Nur der Vollständigkeit halber sei angemerkt, dass der sich auf § 13 Abs 3 AVG stützende erstinstanzliche Bescheid des Anstaltsleiters (der jedoch nicht den Bezugspunkt der vorliegenden Beschwerdeentscheidung des Vollzugssenats darstellt) nicht der Rechtslage entspricht. Denn in Ermangelung einer gesetzlichen Bestimmung, welche die Folgen unzureichend vorgelegter Unterlagen bei einem Antrag auf eüH regelt, kann die zur Entscheidung berufene Behörde, so sie infolge Fehlens von Urkunden der Auffassung ist, nicht in der Sache selbst entscheiden zu können, den Beschwerdeführer – ohne die an § 13 Abs 3 AVG geknüpften Konsequenzen der Zurückweisung des Antrags – im Rahmen des Ermittlungsverfahrens zur Stellungnahme bzw Urkundenvorlage auffordern (vgl VwGH vom 23. Februar 2011 zu 2008/11/003 und im Ergebnis auch gleichlautend Drexler/Weger, StVG 5 § 156d Rz 7/1, die sich ebenso auf die Möglichkeit der Erteilung eines lediglich ganz allgemein gehaltenen Verbesserungsauftrages [nach § 13 Abs 3 AVG] beziehen, mit der Konsequenz, den Antrag widrigenfalls ab- und nicht zurückzuweisen). Unterlässt die Partei die gehörige Mitwirkung an der Ermittlung des maßgeblichen Sachverhalts, obwohl ihr dazu im Rahmen der Gewährung des Parteiengehörs Gelegenheit gegeben wurde und sie erforderlichenfalls über die Folgen ihrer Unterlassung gemäß § 13a AVG belehrt wurde, so kann ihr das – wie das Vollzugsgericht zutreffend ausführt (ON 8 S 5) - insofern zum Nachteil gereichen, als die Behörde befugt ist, daraus gemäß § 45 Abs 2 AVG im Rahmen der Beweiswürdigung auch für die Partei negative Schlüsse zu ziehen.
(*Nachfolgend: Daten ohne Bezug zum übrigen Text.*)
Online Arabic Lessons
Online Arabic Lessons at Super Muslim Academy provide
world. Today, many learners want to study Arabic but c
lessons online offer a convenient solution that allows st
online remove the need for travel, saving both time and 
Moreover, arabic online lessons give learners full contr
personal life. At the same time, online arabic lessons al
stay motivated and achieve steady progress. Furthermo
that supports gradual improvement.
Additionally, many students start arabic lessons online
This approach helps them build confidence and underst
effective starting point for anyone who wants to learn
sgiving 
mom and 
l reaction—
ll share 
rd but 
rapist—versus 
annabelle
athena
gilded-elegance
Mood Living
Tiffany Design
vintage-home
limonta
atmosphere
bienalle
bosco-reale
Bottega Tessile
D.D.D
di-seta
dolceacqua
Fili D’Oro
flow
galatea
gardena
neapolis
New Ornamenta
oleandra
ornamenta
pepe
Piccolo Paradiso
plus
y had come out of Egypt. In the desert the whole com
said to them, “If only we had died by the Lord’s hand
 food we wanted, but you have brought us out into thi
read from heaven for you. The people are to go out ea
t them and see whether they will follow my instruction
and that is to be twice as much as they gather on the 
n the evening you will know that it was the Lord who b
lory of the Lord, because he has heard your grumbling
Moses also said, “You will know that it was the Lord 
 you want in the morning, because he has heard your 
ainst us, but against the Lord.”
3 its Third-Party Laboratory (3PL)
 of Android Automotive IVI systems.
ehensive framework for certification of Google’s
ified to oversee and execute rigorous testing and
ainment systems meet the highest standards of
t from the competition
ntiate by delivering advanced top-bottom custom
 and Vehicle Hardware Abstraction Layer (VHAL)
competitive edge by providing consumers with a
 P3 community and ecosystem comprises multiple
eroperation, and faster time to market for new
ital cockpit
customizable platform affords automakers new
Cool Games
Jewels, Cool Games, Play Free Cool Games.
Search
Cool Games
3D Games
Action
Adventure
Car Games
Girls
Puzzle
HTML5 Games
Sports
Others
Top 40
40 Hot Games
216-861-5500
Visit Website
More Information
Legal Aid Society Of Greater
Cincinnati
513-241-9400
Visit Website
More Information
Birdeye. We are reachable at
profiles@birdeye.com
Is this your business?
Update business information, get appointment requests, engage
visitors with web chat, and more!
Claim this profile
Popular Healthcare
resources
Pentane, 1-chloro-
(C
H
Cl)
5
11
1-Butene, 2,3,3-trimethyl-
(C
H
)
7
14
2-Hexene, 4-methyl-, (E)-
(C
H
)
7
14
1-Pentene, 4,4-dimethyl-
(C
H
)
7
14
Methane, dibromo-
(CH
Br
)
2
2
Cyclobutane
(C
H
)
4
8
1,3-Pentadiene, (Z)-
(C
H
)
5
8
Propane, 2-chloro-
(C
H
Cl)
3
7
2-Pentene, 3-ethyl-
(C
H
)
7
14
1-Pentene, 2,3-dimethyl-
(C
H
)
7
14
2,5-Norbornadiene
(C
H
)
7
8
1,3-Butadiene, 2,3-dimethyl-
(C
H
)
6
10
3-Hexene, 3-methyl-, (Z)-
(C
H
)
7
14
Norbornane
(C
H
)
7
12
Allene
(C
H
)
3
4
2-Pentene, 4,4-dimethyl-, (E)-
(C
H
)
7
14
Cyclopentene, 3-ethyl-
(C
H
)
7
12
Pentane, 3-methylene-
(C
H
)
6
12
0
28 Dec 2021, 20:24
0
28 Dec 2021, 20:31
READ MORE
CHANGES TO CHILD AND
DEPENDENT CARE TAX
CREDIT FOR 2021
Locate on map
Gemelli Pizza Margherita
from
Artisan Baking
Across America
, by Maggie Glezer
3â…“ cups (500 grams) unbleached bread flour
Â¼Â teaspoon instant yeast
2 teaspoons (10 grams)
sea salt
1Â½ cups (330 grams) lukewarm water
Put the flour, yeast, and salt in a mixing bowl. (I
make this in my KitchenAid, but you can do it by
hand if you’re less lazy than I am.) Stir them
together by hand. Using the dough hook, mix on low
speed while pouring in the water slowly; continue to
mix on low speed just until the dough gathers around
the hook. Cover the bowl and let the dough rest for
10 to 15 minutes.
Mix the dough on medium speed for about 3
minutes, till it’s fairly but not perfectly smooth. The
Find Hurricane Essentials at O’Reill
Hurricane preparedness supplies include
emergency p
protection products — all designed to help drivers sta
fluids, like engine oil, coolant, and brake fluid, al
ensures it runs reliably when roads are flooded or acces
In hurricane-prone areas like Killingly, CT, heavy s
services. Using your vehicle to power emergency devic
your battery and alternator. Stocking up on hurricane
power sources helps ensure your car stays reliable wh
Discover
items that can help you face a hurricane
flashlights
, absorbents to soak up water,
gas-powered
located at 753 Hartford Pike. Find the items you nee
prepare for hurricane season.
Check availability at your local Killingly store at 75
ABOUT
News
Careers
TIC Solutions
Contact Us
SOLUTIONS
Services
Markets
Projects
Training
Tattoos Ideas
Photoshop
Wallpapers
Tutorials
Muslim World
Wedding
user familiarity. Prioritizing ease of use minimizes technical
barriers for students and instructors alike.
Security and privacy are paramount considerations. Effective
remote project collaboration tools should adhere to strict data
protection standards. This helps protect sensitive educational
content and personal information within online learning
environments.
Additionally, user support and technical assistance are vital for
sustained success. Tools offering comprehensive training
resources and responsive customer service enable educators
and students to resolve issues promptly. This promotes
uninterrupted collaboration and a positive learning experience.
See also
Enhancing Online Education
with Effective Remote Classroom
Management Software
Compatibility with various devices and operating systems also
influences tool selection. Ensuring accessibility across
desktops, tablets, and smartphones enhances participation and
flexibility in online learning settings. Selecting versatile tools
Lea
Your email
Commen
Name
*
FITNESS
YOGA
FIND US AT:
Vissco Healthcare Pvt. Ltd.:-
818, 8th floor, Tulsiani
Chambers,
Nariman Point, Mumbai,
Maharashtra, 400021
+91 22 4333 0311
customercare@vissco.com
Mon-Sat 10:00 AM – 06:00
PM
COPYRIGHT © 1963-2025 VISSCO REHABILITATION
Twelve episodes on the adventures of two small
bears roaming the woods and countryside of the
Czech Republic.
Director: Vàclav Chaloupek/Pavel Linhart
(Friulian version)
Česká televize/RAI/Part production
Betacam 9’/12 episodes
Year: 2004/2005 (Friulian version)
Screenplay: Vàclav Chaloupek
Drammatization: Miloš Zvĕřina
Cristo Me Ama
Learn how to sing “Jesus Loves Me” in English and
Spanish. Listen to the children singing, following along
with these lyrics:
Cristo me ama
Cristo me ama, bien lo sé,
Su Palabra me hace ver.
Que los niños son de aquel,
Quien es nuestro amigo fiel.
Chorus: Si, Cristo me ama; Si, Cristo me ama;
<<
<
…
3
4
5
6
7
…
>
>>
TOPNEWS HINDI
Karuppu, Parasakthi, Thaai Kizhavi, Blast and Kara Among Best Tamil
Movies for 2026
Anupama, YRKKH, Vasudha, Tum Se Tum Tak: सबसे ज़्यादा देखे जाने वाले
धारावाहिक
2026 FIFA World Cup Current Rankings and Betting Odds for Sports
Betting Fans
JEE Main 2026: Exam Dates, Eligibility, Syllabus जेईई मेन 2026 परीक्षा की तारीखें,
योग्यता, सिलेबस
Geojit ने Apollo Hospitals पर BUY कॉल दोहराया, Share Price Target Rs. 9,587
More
Dies gilt etwa auch für die unterlassene Beibringung von Unterlagen, derer die Behörde zwar bedarf und die sie sich nicht selbst beschaffen kann, deren Anschluss an ein Anbringen das Gesetz aber nicht vorschreibt, sodass ihr Fehlen keinen gemäß § 13 Abs 3 AVG sanktionierbaren Mangel bedeutet ( Hengstschläger/Leeb, aaO Rz 16 mwN). Im vorliegenden Fall hätte die Vollzugsbehörde erster Instanz seine (zurückweisende) Entscheidung mangels Vorlage der geforderten Nachweise nach Einleitung eines Verbesserungsverfahrens (ON 10) nicht auf § 13 Abs 3 AVG stützen dürfen, sondern wäre es angehalten gewesen, sich - im Sinne obiger Ausführungen – inhaltlich mit dem Antragsbegehren auseinanderzusetzen.